### What this task involves
From the records, pick out and copy each line containing "Courtyard".

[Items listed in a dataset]
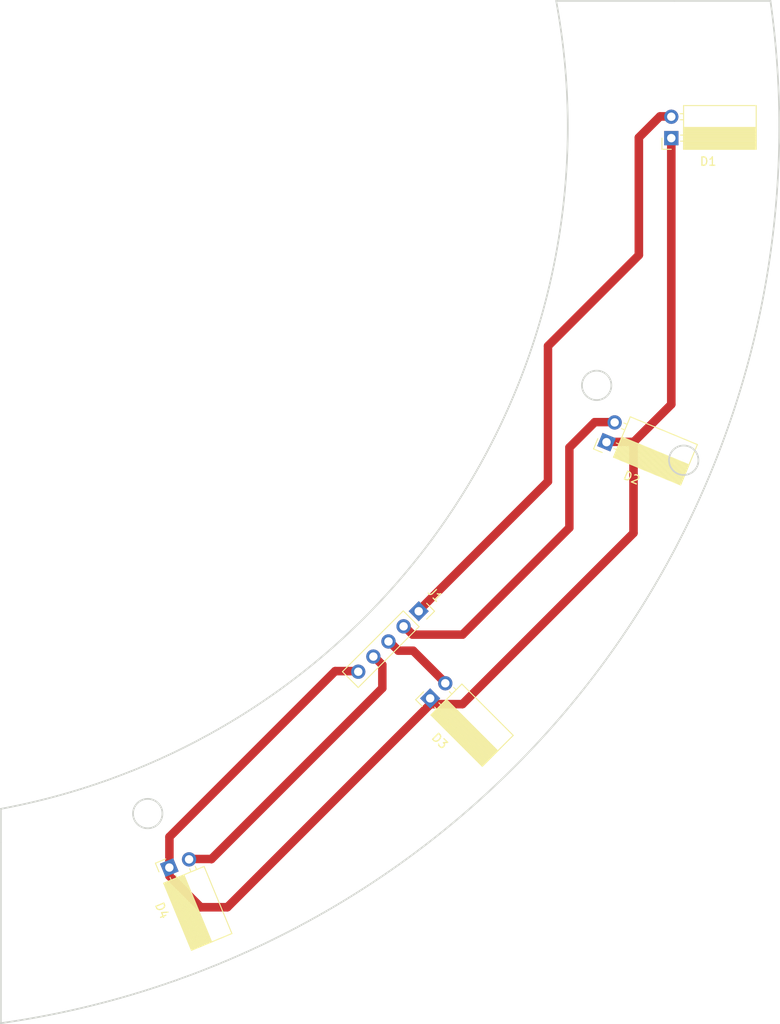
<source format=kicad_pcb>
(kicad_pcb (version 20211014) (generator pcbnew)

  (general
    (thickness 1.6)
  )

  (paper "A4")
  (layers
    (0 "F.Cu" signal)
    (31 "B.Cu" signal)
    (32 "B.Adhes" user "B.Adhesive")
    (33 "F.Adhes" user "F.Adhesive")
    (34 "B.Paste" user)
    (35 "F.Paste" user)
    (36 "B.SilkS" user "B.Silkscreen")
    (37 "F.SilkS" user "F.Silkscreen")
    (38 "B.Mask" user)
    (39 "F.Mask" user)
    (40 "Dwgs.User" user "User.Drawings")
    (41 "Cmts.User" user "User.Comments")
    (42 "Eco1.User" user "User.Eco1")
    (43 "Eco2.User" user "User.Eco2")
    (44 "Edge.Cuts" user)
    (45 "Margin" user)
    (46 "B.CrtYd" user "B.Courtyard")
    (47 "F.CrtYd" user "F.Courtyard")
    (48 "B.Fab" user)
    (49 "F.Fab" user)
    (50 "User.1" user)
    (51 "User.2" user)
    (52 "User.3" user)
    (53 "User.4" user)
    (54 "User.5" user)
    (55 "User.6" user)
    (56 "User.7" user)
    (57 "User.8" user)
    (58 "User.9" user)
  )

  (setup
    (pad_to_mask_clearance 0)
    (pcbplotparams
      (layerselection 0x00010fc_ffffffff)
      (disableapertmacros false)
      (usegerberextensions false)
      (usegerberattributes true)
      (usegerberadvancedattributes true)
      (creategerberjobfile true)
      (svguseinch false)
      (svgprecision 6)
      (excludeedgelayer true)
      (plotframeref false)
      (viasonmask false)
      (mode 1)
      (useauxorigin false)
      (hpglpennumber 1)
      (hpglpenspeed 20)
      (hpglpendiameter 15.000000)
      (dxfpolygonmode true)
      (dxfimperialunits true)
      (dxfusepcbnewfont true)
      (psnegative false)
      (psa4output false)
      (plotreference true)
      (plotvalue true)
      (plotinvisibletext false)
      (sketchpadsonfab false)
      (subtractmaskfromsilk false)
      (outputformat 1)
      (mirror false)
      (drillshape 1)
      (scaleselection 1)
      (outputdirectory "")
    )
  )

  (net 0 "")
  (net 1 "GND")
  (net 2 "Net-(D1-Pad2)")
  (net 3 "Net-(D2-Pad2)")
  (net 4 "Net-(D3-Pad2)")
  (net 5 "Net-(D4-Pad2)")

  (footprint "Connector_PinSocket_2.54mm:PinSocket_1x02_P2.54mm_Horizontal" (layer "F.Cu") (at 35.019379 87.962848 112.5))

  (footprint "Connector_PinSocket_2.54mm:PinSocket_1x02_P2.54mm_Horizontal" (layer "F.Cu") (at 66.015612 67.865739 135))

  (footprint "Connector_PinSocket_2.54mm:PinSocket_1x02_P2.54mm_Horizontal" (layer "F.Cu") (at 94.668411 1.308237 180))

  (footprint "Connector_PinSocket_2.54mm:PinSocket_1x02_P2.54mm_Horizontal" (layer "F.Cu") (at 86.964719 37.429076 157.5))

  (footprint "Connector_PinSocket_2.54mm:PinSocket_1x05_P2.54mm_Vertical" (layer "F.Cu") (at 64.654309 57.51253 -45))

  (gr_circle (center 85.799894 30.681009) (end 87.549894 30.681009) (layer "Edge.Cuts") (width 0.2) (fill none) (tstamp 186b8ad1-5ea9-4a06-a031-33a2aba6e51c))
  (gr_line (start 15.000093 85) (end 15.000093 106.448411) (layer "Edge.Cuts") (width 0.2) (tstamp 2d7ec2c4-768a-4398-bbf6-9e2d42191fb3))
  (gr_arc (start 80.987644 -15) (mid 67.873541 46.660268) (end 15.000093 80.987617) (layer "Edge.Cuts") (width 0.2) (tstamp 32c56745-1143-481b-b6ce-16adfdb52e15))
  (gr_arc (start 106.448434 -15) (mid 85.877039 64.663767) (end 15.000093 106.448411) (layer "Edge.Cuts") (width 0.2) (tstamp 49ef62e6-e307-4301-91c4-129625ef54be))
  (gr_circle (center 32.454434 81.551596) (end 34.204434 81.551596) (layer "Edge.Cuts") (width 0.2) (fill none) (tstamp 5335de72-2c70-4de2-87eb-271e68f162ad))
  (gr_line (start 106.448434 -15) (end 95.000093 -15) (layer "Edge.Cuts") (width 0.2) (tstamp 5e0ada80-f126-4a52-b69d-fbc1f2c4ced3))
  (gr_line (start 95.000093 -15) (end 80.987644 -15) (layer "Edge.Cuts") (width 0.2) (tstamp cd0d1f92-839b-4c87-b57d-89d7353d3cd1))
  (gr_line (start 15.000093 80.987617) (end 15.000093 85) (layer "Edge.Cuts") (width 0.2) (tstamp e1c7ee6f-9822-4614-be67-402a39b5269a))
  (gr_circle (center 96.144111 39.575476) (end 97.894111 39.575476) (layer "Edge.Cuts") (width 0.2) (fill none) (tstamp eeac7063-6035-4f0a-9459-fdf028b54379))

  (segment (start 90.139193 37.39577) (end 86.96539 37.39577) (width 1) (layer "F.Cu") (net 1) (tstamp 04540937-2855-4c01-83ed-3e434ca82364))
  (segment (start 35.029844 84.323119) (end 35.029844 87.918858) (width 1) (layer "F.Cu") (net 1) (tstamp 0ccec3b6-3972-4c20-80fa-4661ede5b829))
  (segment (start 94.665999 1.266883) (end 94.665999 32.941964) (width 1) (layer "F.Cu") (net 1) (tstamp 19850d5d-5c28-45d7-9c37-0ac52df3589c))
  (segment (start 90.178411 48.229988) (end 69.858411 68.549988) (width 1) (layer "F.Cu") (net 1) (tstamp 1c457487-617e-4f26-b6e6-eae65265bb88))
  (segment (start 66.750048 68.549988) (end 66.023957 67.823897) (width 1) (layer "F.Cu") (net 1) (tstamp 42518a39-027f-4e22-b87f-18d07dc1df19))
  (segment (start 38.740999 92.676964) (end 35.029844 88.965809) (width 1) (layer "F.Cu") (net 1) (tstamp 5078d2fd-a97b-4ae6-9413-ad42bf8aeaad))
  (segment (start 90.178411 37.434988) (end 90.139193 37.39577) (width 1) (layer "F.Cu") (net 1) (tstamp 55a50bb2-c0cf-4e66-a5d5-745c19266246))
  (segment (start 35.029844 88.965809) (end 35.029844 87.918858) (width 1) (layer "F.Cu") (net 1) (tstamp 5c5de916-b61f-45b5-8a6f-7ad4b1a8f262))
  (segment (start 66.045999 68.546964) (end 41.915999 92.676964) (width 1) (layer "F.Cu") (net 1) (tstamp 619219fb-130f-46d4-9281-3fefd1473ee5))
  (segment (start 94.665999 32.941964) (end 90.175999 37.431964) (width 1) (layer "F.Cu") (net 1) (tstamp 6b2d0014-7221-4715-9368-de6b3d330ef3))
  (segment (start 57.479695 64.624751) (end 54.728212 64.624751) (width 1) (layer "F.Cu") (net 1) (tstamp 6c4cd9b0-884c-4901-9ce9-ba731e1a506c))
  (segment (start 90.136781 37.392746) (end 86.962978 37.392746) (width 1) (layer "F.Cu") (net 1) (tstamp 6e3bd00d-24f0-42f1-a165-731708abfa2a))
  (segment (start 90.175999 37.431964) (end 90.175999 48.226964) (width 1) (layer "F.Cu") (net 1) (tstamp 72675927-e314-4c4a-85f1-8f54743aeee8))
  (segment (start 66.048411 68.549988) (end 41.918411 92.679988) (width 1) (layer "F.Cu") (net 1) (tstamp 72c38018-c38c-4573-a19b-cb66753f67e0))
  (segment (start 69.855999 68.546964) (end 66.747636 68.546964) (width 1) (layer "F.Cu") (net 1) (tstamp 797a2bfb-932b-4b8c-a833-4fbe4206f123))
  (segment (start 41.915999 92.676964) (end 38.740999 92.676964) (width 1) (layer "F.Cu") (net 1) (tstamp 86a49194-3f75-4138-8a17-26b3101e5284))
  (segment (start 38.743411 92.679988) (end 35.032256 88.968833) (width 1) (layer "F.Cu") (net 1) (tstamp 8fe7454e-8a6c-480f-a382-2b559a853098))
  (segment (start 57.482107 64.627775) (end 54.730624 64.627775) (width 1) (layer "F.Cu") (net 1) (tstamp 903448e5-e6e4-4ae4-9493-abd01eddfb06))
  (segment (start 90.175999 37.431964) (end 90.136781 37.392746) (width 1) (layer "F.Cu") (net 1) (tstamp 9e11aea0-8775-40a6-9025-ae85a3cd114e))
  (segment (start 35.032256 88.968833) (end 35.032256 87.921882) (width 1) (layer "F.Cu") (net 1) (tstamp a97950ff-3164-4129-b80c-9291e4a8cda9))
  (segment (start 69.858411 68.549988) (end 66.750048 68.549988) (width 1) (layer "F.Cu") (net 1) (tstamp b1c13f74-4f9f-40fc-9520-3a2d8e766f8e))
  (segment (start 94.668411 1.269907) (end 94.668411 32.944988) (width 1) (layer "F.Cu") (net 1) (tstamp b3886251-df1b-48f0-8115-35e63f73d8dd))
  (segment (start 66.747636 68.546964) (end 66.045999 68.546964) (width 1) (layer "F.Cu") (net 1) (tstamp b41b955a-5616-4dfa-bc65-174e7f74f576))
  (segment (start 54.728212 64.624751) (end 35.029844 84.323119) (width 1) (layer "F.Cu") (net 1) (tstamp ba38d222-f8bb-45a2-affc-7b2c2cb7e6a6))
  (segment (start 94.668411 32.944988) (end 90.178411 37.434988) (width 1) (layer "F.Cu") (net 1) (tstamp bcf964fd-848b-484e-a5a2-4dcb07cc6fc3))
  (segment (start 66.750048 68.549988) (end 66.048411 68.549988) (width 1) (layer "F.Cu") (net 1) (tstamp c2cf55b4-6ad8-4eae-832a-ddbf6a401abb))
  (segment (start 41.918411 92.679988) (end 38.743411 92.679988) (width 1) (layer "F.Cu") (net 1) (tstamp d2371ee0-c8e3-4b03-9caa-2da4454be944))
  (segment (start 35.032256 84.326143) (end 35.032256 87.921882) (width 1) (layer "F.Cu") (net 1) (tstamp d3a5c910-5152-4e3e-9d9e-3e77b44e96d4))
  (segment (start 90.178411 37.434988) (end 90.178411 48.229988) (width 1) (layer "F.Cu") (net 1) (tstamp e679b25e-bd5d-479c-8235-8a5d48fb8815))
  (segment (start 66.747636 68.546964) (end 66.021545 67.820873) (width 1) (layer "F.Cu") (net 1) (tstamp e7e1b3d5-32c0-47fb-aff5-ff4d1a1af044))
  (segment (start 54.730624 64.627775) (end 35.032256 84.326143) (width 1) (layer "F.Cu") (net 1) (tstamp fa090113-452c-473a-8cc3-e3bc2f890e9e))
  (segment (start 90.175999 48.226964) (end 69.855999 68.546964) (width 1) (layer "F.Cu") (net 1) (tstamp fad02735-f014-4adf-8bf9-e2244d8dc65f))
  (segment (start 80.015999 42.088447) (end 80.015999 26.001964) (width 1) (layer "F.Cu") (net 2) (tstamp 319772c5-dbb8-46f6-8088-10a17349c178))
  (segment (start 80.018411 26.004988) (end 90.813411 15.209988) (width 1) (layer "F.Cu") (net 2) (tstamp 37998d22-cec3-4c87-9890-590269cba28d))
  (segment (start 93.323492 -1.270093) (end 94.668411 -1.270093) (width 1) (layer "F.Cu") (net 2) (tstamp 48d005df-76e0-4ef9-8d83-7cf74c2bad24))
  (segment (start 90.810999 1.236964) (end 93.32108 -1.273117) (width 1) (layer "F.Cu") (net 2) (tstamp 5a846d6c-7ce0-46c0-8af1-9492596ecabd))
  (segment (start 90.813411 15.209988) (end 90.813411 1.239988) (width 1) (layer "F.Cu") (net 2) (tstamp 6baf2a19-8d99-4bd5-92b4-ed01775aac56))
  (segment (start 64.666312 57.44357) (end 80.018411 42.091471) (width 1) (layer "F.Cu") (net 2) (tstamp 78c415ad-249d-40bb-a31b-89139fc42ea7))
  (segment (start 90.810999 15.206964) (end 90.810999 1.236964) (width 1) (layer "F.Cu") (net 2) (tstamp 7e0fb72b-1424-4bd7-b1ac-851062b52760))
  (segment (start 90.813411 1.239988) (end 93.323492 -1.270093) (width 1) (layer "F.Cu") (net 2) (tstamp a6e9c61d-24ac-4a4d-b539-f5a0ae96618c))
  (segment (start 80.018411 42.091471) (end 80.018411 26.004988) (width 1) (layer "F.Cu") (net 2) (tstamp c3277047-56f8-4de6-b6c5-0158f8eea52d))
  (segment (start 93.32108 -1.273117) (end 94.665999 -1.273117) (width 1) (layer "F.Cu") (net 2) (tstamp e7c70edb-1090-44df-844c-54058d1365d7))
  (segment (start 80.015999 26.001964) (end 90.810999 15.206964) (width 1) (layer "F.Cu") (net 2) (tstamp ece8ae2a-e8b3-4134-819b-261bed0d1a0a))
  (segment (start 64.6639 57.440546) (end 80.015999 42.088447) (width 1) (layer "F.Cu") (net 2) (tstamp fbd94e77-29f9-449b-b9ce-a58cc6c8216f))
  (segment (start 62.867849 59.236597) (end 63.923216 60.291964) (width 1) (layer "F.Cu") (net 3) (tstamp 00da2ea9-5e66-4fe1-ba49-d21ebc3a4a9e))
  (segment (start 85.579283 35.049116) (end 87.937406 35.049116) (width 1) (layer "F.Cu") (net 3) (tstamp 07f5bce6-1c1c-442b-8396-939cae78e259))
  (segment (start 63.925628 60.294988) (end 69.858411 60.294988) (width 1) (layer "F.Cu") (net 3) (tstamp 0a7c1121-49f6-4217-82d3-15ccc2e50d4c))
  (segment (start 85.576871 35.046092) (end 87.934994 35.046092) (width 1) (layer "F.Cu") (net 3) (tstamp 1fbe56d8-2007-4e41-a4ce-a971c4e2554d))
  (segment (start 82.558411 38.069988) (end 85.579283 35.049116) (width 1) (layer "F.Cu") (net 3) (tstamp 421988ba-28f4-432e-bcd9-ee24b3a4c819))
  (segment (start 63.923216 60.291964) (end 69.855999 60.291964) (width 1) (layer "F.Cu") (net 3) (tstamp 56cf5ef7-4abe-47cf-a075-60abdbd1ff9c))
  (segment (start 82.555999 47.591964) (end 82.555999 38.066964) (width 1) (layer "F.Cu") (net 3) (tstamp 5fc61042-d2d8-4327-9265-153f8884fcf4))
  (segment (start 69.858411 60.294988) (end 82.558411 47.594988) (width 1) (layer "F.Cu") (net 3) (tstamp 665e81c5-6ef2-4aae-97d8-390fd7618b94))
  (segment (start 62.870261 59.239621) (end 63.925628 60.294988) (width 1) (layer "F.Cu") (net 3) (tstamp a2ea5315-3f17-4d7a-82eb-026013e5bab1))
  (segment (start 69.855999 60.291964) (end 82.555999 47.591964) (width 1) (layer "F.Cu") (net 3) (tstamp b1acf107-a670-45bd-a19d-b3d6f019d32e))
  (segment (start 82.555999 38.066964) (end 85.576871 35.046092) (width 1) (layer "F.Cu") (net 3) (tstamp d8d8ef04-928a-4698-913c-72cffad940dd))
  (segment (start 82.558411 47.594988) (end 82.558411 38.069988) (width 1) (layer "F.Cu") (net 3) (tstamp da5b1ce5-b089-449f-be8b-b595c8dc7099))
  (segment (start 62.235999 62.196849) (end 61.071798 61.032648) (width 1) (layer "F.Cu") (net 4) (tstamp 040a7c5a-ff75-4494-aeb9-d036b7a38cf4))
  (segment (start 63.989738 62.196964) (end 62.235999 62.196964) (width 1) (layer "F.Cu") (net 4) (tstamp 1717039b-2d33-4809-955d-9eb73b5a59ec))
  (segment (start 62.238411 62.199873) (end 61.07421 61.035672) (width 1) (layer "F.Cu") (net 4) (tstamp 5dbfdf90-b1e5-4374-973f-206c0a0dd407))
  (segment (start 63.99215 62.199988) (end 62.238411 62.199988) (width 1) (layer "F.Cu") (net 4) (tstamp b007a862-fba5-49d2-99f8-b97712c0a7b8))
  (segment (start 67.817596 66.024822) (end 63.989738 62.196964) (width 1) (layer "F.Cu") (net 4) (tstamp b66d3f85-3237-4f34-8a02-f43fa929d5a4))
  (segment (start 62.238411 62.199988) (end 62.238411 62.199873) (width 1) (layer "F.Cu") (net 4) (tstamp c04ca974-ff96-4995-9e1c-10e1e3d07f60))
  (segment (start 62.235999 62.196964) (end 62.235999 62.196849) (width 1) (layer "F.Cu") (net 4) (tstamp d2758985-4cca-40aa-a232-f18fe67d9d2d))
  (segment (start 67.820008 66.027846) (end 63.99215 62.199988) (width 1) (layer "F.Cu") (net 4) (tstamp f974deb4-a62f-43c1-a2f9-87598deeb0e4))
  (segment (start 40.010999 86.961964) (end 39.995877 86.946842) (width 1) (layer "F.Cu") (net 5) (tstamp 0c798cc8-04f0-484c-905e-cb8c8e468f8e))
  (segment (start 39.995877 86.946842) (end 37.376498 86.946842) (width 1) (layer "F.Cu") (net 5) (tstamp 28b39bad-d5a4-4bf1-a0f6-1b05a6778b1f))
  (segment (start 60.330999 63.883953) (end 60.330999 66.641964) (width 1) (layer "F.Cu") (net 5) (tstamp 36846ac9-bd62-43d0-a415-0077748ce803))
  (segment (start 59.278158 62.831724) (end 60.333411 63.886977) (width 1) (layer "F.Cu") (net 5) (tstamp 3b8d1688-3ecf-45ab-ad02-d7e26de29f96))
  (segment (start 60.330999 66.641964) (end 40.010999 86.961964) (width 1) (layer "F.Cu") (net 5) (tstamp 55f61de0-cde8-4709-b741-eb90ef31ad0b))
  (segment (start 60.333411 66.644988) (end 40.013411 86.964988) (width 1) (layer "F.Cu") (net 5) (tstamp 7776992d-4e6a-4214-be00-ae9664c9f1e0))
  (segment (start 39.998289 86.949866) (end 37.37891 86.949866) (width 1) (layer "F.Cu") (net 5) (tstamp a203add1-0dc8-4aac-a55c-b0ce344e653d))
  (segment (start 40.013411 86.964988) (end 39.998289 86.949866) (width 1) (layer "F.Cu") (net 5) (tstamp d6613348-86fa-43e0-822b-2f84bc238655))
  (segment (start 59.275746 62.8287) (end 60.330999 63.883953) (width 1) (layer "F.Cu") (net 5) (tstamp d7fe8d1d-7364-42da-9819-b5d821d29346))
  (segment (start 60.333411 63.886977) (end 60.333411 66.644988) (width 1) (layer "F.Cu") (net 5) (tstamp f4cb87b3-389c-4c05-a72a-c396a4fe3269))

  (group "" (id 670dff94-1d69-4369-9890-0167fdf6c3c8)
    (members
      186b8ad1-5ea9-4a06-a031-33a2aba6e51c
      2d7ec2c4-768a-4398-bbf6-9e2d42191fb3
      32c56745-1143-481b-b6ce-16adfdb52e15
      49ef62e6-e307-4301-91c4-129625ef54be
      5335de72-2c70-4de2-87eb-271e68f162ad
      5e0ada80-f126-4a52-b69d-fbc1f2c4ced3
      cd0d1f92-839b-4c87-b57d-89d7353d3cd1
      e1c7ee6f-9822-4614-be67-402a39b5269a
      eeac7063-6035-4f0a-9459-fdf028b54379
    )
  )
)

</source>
* * *
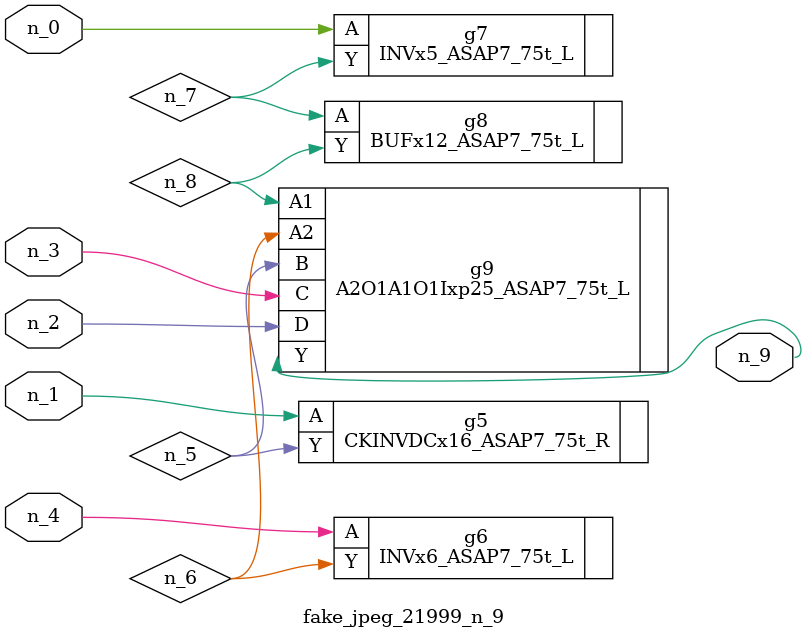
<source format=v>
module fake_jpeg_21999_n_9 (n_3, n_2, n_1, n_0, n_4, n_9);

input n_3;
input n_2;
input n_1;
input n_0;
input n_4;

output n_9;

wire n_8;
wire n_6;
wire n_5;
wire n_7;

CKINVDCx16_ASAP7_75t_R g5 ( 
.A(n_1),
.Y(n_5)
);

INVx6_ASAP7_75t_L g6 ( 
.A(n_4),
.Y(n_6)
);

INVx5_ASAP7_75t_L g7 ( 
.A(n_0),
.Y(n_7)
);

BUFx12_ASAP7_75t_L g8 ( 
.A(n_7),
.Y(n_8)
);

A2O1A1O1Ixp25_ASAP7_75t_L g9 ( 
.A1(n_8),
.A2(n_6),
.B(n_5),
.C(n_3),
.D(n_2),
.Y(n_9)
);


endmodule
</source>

### Answer area
    (46 "B.CrtYd" user "B.Courtyard")
    (47 "F.CrtYd" user "F.Courtyard")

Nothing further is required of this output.